- Task brief:
Of the entries below, copy only those lines that contain the word "scalar".

(Saved data entries)
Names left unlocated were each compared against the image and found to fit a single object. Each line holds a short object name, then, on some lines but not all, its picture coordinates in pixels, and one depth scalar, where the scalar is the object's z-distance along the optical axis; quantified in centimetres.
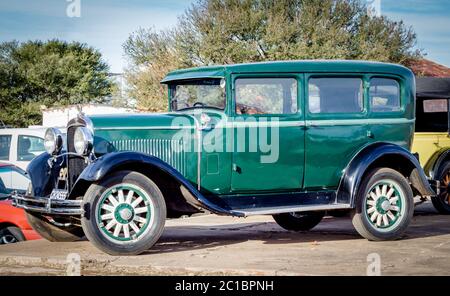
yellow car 1167
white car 1516
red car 934
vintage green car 688
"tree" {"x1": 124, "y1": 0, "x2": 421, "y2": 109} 3134
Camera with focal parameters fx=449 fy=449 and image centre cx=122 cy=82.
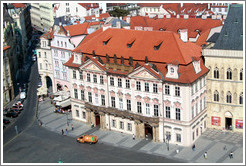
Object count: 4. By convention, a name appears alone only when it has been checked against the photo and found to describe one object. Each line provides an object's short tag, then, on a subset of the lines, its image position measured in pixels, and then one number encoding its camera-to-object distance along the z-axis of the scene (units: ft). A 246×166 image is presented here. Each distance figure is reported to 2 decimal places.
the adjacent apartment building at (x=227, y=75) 315.99
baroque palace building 307.99
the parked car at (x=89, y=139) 324.74
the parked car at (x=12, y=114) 390.01
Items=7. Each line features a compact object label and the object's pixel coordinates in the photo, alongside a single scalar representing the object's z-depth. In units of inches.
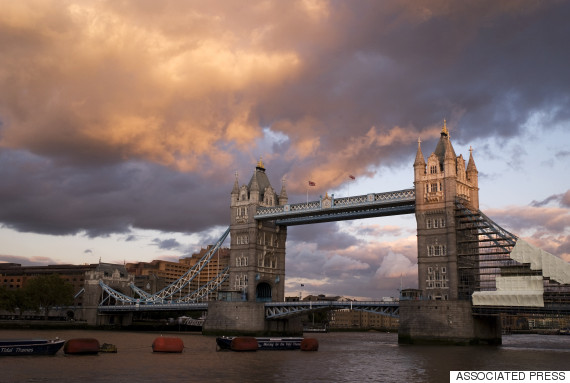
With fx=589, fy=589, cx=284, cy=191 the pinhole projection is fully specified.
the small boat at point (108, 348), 2515.1
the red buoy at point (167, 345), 2598.4
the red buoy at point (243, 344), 2689.5
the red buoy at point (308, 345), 2851.9
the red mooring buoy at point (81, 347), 2319.1
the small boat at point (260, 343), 2694.4
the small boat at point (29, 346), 2183.8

- Response:
Names left unlocated were each compared against the image and found to fit a single object. Each line holds a short object name, then, on some lines but not all, its picture coordinates in pixels, and one depth scalar, where the scalar is the object's z-distance along the optical axis; quantified in centimetres.
Items=7. Each line features a compact object label and the object's pixel coordinates in the photo, alongside a single scalar representing the object's z-depth. In units of inches.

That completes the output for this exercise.